Plotting the solutions

In this section, we visualise the trajectories of the states, costates, and controls obtained from both the OptimalControl and JuMP solutions. The plots provide an intuitive way to compare the two approaches and to observe how the constraints and the optimal control influence the system dynamics.

For each variable, the OptimalControl solution is shown in solid lines, while the JuMP solution is overlaid using dashed lines.

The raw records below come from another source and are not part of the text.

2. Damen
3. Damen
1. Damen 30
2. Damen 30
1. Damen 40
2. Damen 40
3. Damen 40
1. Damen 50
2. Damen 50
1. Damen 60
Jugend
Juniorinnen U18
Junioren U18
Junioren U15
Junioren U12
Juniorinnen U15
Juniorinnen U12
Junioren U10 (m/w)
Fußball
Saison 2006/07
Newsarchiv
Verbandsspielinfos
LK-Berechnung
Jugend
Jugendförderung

Since both models represent the same mathematical problem, their trajectories should closely coincide, highlighting the consistency between the two formulations.

# build an ocp solution to use the plot from OptimalControl package
ocp_sol = build_ocp_solution(docp, nlp_oc_sol)

# dimensions
n = state_dimension(ocp_sol)
m = control_dimension(ocp_sol)

# from OptimalControl solution
plt = plot(
    ocp_sol;
    color=1,
    size=(816, 240*(n+m)),
    label="OptimalControl",
    leftmargin=20mm,
)
for i in 2:length(plt)
    plot!(plt[i]; legend=:none)
end

# from JuMP solution
t = time_grid(nlp_jp)     # t0, ..., tN = tf
x = state(nlp_jp)         # function of time
u = control(nlp_jp)       # function of time
p = costate(nlp_jp)       # function of time

for i in 1:n # state
    label = i == 1 ? "JuMP" : :none
    plot!(plt[i], t, t -> x(t)[i]; color=2, linestyle=:dash, label=label)
end

for i in 1:n # costate
    plot!(plt[n+i], t, t -> -p(t)[i]; color=2, linestyle=:dash, label=:none)
end

for i in 1:m # control
    plot!(plt[2n+i], t, t -> u(t)[i]; color=2, linestyle=:dash, label=:none)
end